| Exercise tasks |
- A) Answer these questions using the DMM offset stopper thread below:
(i) What brand of stoppers does the original poster currently have on the rack?
(ii) What does Kat A find annoying about the DMMs?
(iii) Which older offsets does Matt Sedor say the new DMM offset stoppers closely resemble?
- B) Write out part of the DMM offset stopper thread below word for word. Begin at the words "I noticed that" and stop after the words "be greatly appreciated.".
- C) Write what comes next in the DMM offset stopper thread below, picking up after its last sentence.

| Selected text |

----

Mountain Project Logo

Question about DMM offset stoppers

Original Post
Unboundquark · · Unknown Hometown · Joined May 2008 · Points: 195

I noticed that several of the more experienced climbers I've climbed with are using the DMM offset stoppers.

The literature for these says they can be used in a flaring crack.

What is it about their geometry that allows such a placement? Or perhaps I'm not clear on their use compared to say a BD stopper like the ones I currently have on my rack. Are the offsets a vast improvement, or are they more of a specialty piece?

Any insight on these would be greatly appreciated.

Thanks,
Glenn

Kat A · · Boulder, CO · Joined Jun 2006 · Points: 520

The DMM offset stoppers can be great for flaring cracks, though I don't use them as frequently as the regular BD stoppers. I'd consider them more of a specialty piece, but in places like Lumpy they'd be good to have. One thing I find annoying with the DMMs is the wire tends to slide quite easily, so you frequently have to reposition the stopper before placing it. Here are a couple photos that illustrate how their shape would better fit flaring cracks.


Matt Sedor · · portland, or · Joined Jan 2008 · Points: 25

I am assuming you are talking about the new dmm offset stoppers that are very similar to the old hb offsets. I have a set of the hbs and absolutely love them. The geometry allows for bomber placement in flaring cracks where standard gear will not fit. They are great because you dont have to carry a bunch of offset cams but still have a piece available for a flare. I have been stoked to have them in yosemite, jtree, lumpy ridge and just about everywhere in montana. well worth it!

----

| Data excerpt |

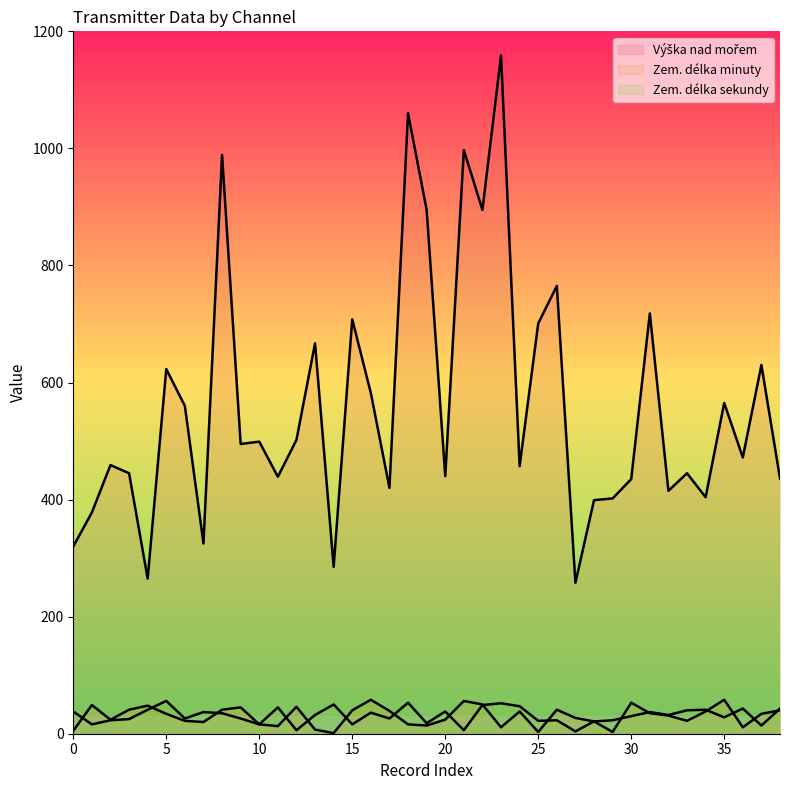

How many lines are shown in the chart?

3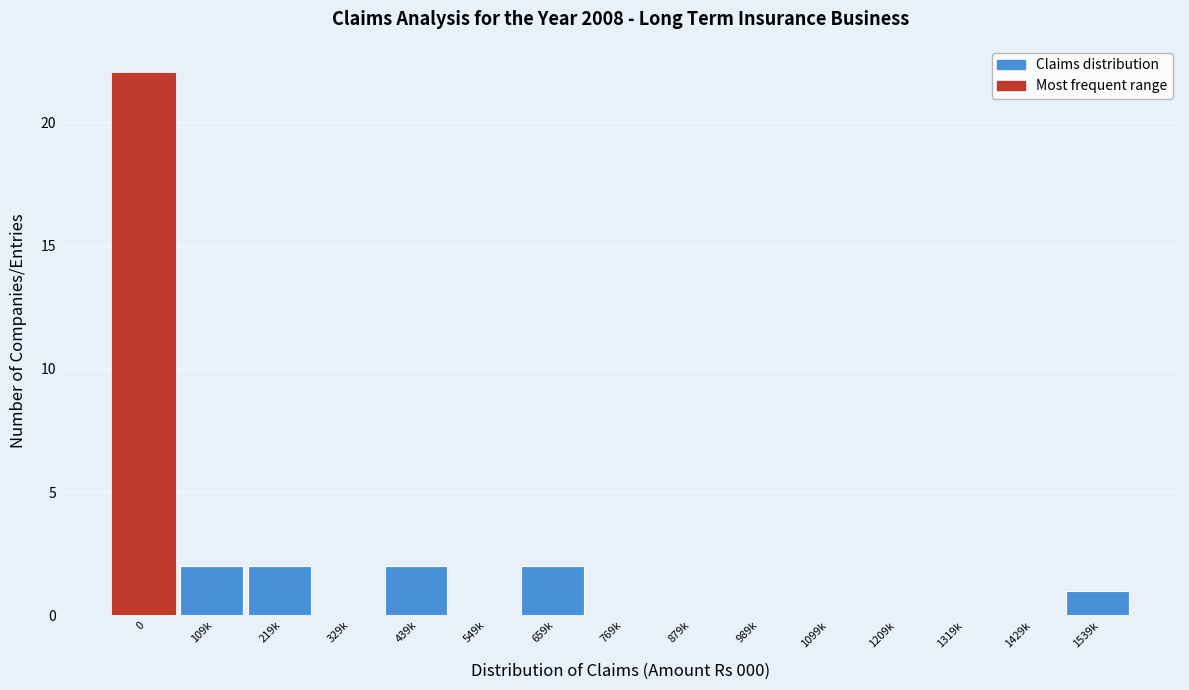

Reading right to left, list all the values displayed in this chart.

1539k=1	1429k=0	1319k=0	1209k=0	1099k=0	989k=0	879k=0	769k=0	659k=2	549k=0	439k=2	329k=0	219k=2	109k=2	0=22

----

| Answers given |
- A)
(i) BD stoppers.
(ii) The wire tends to slide quite easily, so you frequently have to reposition the stopper before placing it.
(iii) The old hb offsets.

- B)
I noticed that several of the more experienced climbers I've climbed with are using the DMM offset stoppers.

The literature for these says they can be used in a flaring crack.

What is it about their geometry that allows such a placement? Or perhaps I'm not clear on their use compared to say a BD stopper like the ones I currently have on my rack. Are the offsets a vast improvement, or are they more of a specialty piece?

Any insight on these would be greatly appreciated.

- C)
Erik W · · Santa Cruz, CA · Joined Mar 2007 · Points: 280

I've been climbing with offsets for 5+ years now and definitely prefer them to standard stoppers/rocks. They open so many placement possibilities where a standard nut would simply shear out - and they easily slot into any nook a standard nut would fit as well. My first time climbing with aluminum offsets was aiding in Zion and it was a "NO WAYYYY" experience in terms of where they were able to hold despite vigorous bounce testing. Thereafter, I racked them as a supplemental set of nuts for all of my trad days and found that in most spots where I wanted to place a nut, I was reaching for the offsets. Soon I dumped the standard stoppers entirely, and I've been happy with the decision ever since - especially when I climb with a partner's rack who doesn't have them.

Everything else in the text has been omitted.